• [What to do] State how many lines below contain the string "skCircle". Reply with the number alone.

#### Data extract ####

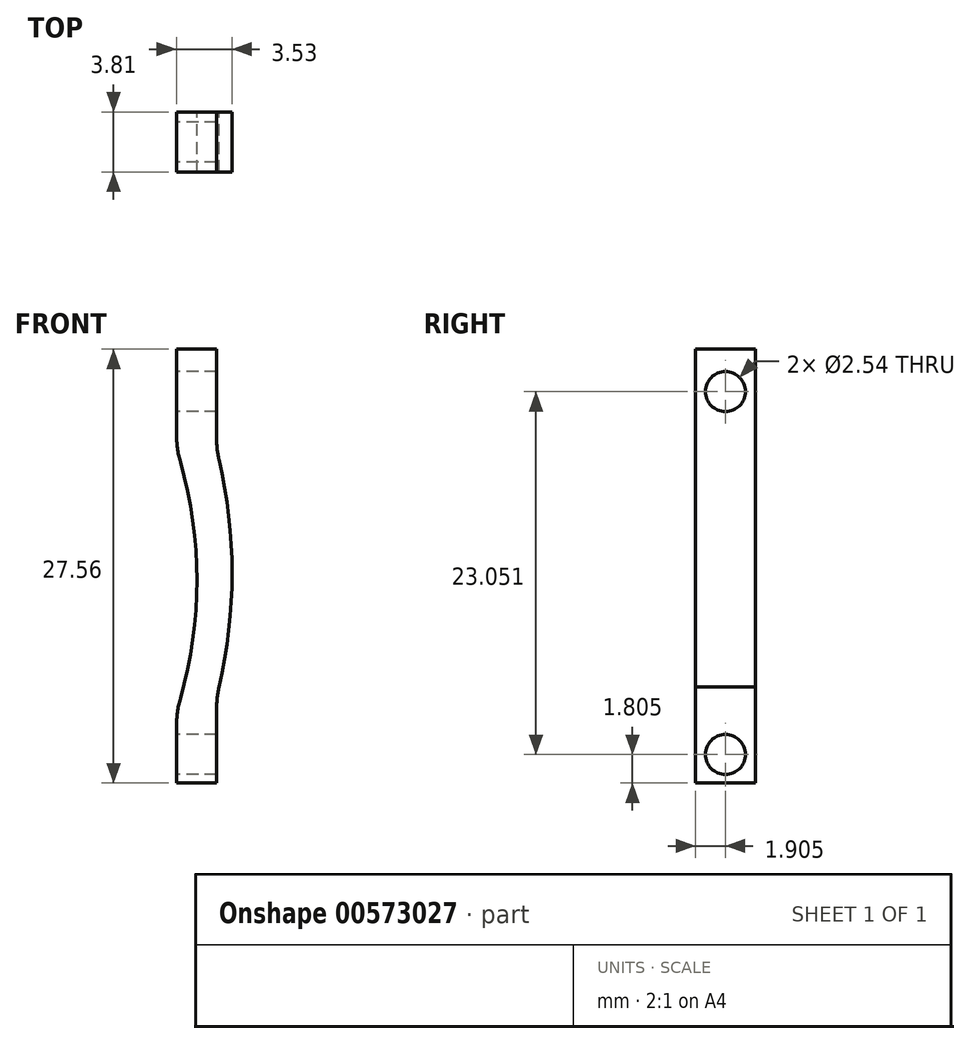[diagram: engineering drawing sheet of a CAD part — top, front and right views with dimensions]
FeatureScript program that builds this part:
annotation { "Feature Type Name" : "Feature", "Feature Type Description" : "" }
export const myFeature = defineFeature(function(context is Context, id is Id, definition is map)
    precondition{}
    {
        {
            var Q0;
            Q0=qCreatedBy(makeId("Front.planeOp"),FACE);
            var sketch = newSketch(context, id + "F0", { "sketchPlane" : qUnion([Q0])});
            skLineSegment(sketch, "E0", {"start": v(0, 0) * mm, "end": v(0, 2.62) * mm});
            skLineSegment(sketch, "E1", {"start": v(0, 0) * mm, "end": v(2.54, 0) * mm});
            skPoint(sketch, "E2.visualSharp", {"position": v(2.54, 5.08) * mm});
            skPoint(sketch, "E3.visualSharp", {"position": v(0, 5.08) * mm});
            skLineSegment(sketch, "E3.filletArc", {"start": v(0, 3.56) * mm, "end": v(0, 3.56) * mm});
            skArc(sketch, "E4", {"start": v(0.25, 4.37) * mm, "mid": v(1.3, 11.89) * mm, "end": v(0.25, 19.41) * mm});
            skLineSegment(sketch, "E5", {"start": v(0, 21.16) * mm, "end": v(0, 26.57) * mm});
            skLineSegment(sketch, "E6", {"start": v(0, 26.57) * mm, "end": v(2.54, 26.57) * mm});
            skLineSegment(sketch, "E7", {"start": v(2.54, 26.57) * mm, "end": v(2.54, 20.98) * mm});
            skArc(sketch, "E8", {"start": v(2.7, 5.11) * mm, "mid": v(3.53, 12.33) * mm, "end": v(2.7, 19.55) * mm});
            skPoint(sketch, "E9.visualSharp", {"position": v(0, 20.22) * mm});
            skArc(sketch, "E9.filletArc", {"start": v(0, 21.16) * mm, "mid": v(0.06, 20.28) * mm, "end": v(0.25, 19.41) * mm});
            skPoint(sketch, "E10.visualSharp", {"position": v(2.54, 20.22) * mm});
            skArc(sketch, "E10.filletArc", {"start": v(2.54, 20.98) * mm, "mid": v(2.58, 20.26) * mm, "end": v(2.7, 19.55) * mm});
            skPoint(sketch, "E11.visualSharp", {"position": v(2.54, 4.44) * mm});
            skPoint(sketch, "E12.visualSharp", {"position": v(0, 3.56) * mm});
            skLineSegment(sketch, "E13", {"start": v(2.54, 0) * mm, "end": v(2.54, 3.56) * mm});
            skArc(sketch, "E14", {"start": v(2.7, 5.11) * mm, "mid": v(2.58, 4.34) * mm, "end": v(2.54, 3.56) * mm});
            skArc(sketch, "E15", {"start": v(0.25, 4.37) * mm, "mid": v(0.06, 3.5) * mm, "end": v(0, 2.62) * mm});
            skSolve(sketch);
        }
        {
            var Q0;
            Q0 = qSketchRegion(id + "F0", true);
            extrude(context, id + "F1", {"entities" : qUnion([Q0]), "depth" : 3.8 * mm, "offsetDistance" : 25.4 * mm});
        }
        {
            var Q0;
            Q0=makeQuery(id+"F1.opExtrude","SWEPT_FACE",FACE,{"disambiguationData":[OSD([sQuery(id+"F0.wireOp",EDGE,"E5")])]});
            var sketch = newSketch(context, id + "F2", { "sketchPlane" : qUnion([Q0])});
            skCircle(sketch, "E16", {"center": v(1.9, 23.87) * mm, "radius": 1.27 * mm});
            skPoint(sketch, "E17.orphan", {"position": v(1.9, 26.57) * mm});
            skPoint(sketch, "E18.end.orphan", {"position": v(1.9, 21.16) * mm});
            skSolve(sketch);
        }
        {
            var Q0;
            Q0 = qSketchRegion(id + "F2", true);
            extrude(context, id + "F3", {"entities" : qUnion([Q0]), "operationType" : NewBodyOperationType.REMOVE, "oppositeDirection" : true, "depth" : 10.67 * mm, "offsetDistance" : 25.4 * mm});
        }
        {
            var Q0;
            Q0=makeQuery(id+"F1.opExtrude","SWEPT_FACE",FACE,{"disambiguationData":[OSD([sQuery(id+"F0.wireOp",EDGE,"E1")])]});
            var sketch = newSketch(context, id + "F4", { "sketchPlane" : qUnion([Q0])});
            skLineSegment(sketch, "E19.0.0", {"start": v(0, 0) * mm, "end": v(2.54, 0) * mm});
            skLineSegment(sketch, "E19.0.1", {"start": v(2.54, 0) * mm, "end": v(2.54, 3.81) * mm});
            skLineSegment(sketch, "E19.0.2", {"start": v(2.54, 3.81) * mm, "end": v(0, 3.81) * mm});
            skLineSegment(sketch, "E19.0.3", {"start": v(0, 3.81) * mm, "end": v(0, 0) * mm});
            skSolve(sketch);
        }
        {
            var Q0;
            Q0 = qSketchRegion(id + "F4", true);
            extrude(context, id + "F5", {"entities" : qUnion([Q0]), "operationType" : NewBodyOperationType.ADD, "depth" : 1 * mm, "offsetDistance" : 25.4 * mm});
        }
        {
            var Q0;
            Q0=makeQuery(id+"F5.boolean.opBoolean","MERGE",FACE,{"derivedFrom":[makeQuery(id+"F1.opExtrude","SWEPT_FACE",FACE,{"disambiguationData":[OSD([sQuery(id+"F0.wireOp",EDGE,"E0")])]}),makeQuery(id+"F5.opExtrude","SWEPT_FACE",FACE,{"disambiguationData":[OSD([sQuery(id+"F4.wireOp",EDGE,"E19.0.3")])]})]});
            var sketch = newSketch(context, id + "F6", { "sketchPlane" : qUnion([Q0])});
            skLineSegment(sketch, "E20", {"start": v(1.9, 2.62) * mm, "end": v(1.9, -1) * mm});
            skCircle(sketch, "E21", {"center": v(1.9, 0.81) * mm, "radius": 1.27 * mm});
            skSolve(sketch);
        }
        {
            var Q0;
            Q0 = qSketchRegion(id + "F6", true);
            extrude(context, id + "F7", {"entities" : qUnion([Q0]), "operationType" : NewBodyOperationType.REMOVE, "oppositeDirection" : true, "depth" : 25.4 * mm, "offsetDistance" : 25.4 * mm});
        }
    });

####

• [Result below] 2